Síndrome de Lise Tumoral: Distúrbios Eletrolíticos e Manejo

USP/HCRP - Hospital das Clínicas de Ribeirão Preto (SP) — Prova 2023

Enunciado

Homem, 39 anos, apresenta distensão abdominal e não evacua há 48 horas. Realizada tomografia computadorizada de abdome com achado de massa de 11 x 8 cm nos maiores diâmetros e sinais de compressão intestinal. Exames laboratoriais: Hemograma: Hb: 8,4 g/dL, HE 25%, VCM: 98 L, leucócitos: 14.000/mm³, plaquetas: 56.000/mm³ (esfregaço do sangue periférico mostrado na Figura): LDH: 3.236 U/L (VR < 230). ácido úrico: 13 mg/dL (VR < 6.0). Qual alteração eletrolítica é mais provável?

Alternativas

  1. A) Hiponatremia.
  2. B) Hiperfosfatemia.
  3. C) Hipercalcemia.
  4. D) Hipocalemia.

Pérola Clínica

Massa tumoral grande + LDH/ácido úrico ↑ → suspeitar SLT, com hiperfosfatemia e hipocalcemia.

Resumo-Chave

O quadro clínico e laboratorial (massa grande, LDH e ácido úrico elevados, citopenias) sugere uma neoplasia de alta proliferação com risco de Síndrome de Lise Tumoral (SLT). Na SLT, a rápida destruição celular libera potássio, fosfato e ácidos nucleicos, levando a hipercalemia, hiperfosfatemia e hiperuricemia, que por sua vez causa hipocalcemia.

Contexto Educacional

A Síndrome de Lise Tumoral (SLT) é uma emergência oncológica que ocorre devido à rápida destruição de células tumorais, liberando grandes quantidades de conteúdos intracelulares na corrente sanguínea. É mais comum em neoplasias de alta proliferação, como linfomas de alto grau e leucemias agudas, especialmente após o início da quimioterapia, mas pode ocorrer espontaneamente em tumores volumosos. O caso apresentado, com massa abdominal grande, LDH e ácido úrico elevados, é altamente sugestivo de risco iminente de SLT. A fisiopatologia da SLT envolve a liberação de potássio, fosfato e ácidos nucleicos. Isso leva a hipercalemia (risco de arritmias cardíacas), hiperfosfatemia (que pode causar precipitação de fosfato de cálcio nos túbulos renais e tecidos moles), e hiperuricemia (que pode levar à nefropatia por urato e insuficiência renal aguda). A precipitação de fosfato de cálcio resulta em hipocalcemia, que pode causar tetania e arritmias. O manejo da SLT envolve hidratação vigorosa para promover a excreção renal, uso de alopurinol ou rasburicase para controlar a hiperuricemia, e correção dos distúrbios eletrolíticos. A prevenção é crucial em pacientes de alto risco, com monitoramento laboratorial rigoroso e intervenções precoces. O reconhecimento rápido dos sinais e sintomas é vital para evitar complicações graves e potencialmente fatais.

Perguntas Frequentes

Quais são os principais distúrbios eletrolíticos e metabólicos da Síndrome de Lise Tumoral (SLT)?

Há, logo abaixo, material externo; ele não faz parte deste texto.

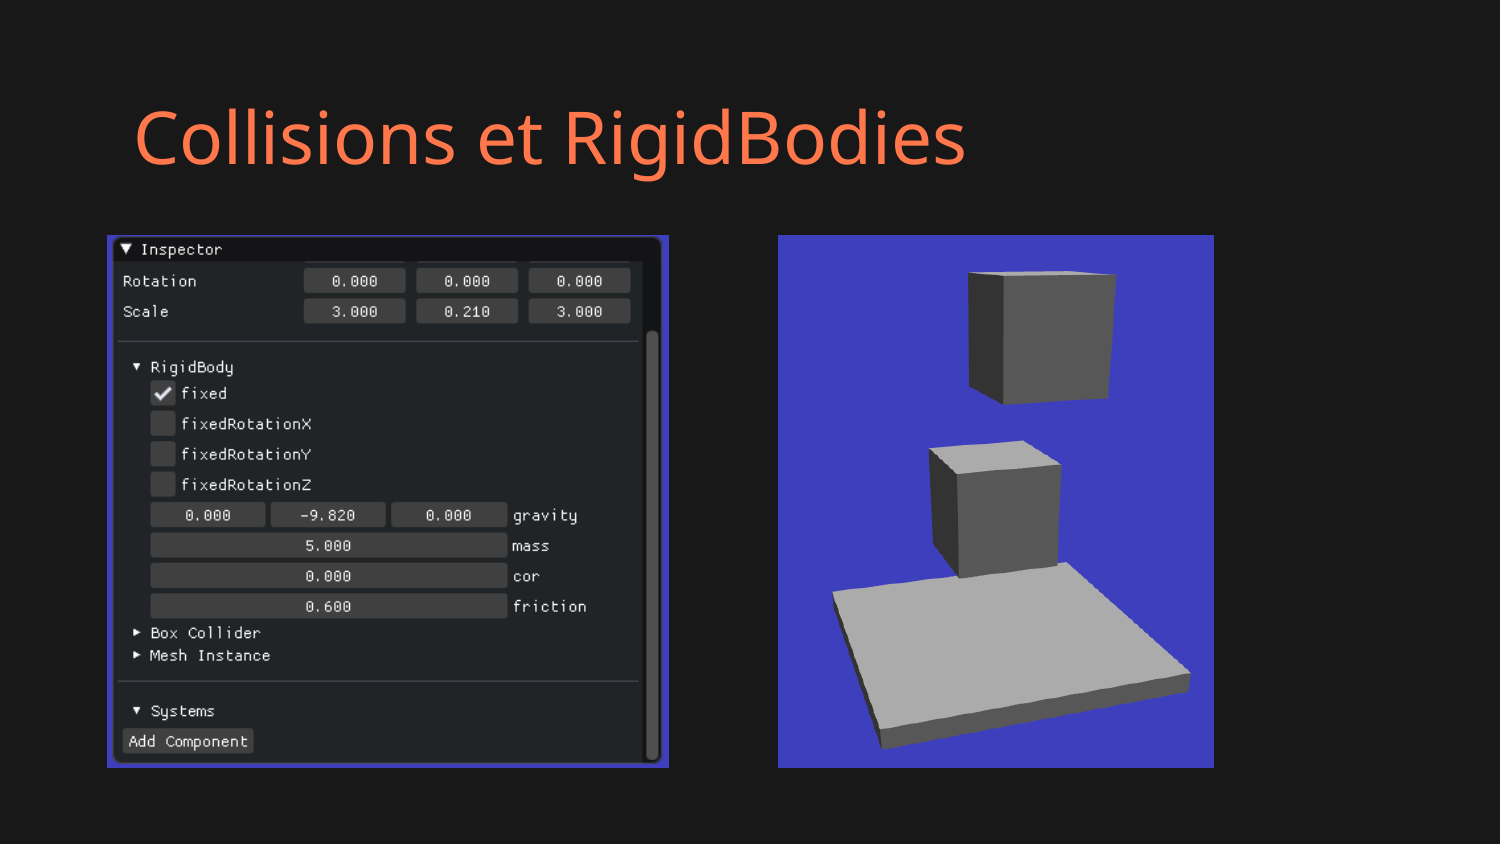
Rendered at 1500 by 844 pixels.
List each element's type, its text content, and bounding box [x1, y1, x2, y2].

picture [107, 235, 669, 768]
picture [778, 235, 1214, 768]
title Collisions et RigidBodies [118, 88, 1382, 183]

Os principais distúrbios da SLT incluem hipercalemia, hiperfosfatemia, hiperuricemia e hipocalcemia, resultantes da rápida liberação de conteúdos intracelulares após a lise de células tumorais.

Quais pacientes têm maior risco de desenvolver Síndrome de Lise Tumoral?

Pacientes com neoplasias de alta proliferação e grande carga tumoral, como linfomas de Burkitt, leucemias agudas e tumores sólidos volumosos, especialmente após o início da quimioterapia, têm maior risco.

Qual a importância do ácido úrico elevado na SLT?

O ácido úrico elevado (hiperuricemia) é um marcador chave da SLT, resultante da degradação de ácidos nucleicos liberados pelas células tumorais. Pode levar à nefropatia por urato e insuficiência renal aguda.